Monday, February 27, 2012


Mark Young situates his police procedural in the wilds of Idaho. He makes you smell and feel the outdoors and you wish you were there. His hero, Travis Mays, takes a whitewater kayak trip with his Indian guide, Jessie, and begins a romance and a mystery that takes us up and down the river and trails along Highway 12 in western Idaho.

Takes us a few too many times, really. The 350-page book could have been 70, if not 100, pages shorter. The action is at times needlessly duplicated or drawn out without adding anything to the plot or character development. Travis is well-drawn as a policeman who has a case go terribly wrong and who wants to retreat to his inaccessible cabin in the Idaho mountains and teach his courses at nearby Washington State University in Pullman, Washington. But Jessie is two-dimensional and comes across as a bit whiney, while her father, Frank, the tribal chief of police for the Nez Perce, is also a cliche who never really gets fleshed out.

Otherwise, there are too many characters doing too many superfluous things to make this successful as a suspense thriller. I enjoyed the scenery, the sense of place, but felt too often that I was plodding through. There are a couple of twists at the end, but one twist creating too many coincidences, and the unmasking of a villain who is introduced late but too obviously.

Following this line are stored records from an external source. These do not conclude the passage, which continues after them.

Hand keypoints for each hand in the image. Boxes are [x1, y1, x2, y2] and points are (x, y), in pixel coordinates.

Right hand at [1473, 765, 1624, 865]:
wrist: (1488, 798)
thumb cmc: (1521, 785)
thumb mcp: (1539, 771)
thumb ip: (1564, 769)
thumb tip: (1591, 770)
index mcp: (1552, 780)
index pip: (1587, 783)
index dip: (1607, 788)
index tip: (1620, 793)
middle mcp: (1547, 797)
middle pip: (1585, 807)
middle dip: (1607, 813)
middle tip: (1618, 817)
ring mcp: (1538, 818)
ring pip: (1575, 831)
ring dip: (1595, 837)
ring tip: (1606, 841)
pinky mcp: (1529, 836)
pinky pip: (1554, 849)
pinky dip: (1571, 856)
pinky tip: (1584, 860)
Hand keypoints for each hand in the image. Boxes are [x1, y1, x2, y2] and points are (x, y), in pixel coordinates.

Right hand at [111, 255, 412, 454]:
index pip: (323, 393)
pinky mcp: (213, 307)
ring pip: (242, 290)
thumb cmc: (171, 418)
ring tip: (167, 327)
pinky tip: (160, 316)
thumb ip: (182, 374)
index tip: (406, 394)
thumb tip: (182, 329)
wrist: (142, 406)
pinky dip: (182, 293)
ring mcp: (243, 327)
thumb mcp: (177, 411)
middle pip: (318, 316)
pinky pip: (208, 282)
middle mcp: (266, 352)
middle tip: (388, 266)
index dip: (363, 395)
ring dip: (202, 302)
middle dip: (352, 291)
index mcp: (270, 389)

It's a good enough addition to my 50-state mystery challenge, but could have been much more satisfying with a little more judicious editing. Young has a good command of narrative and language; his action sequences work well. His years as an officer in the Santa Rosa police force give the book an authentic voice and feel. I can't quite get to four stars on this but I would want to give it more than three, so I won't post it elsewhere. There is much to emulate in writing a procedural and some other good lessons from the mistakes.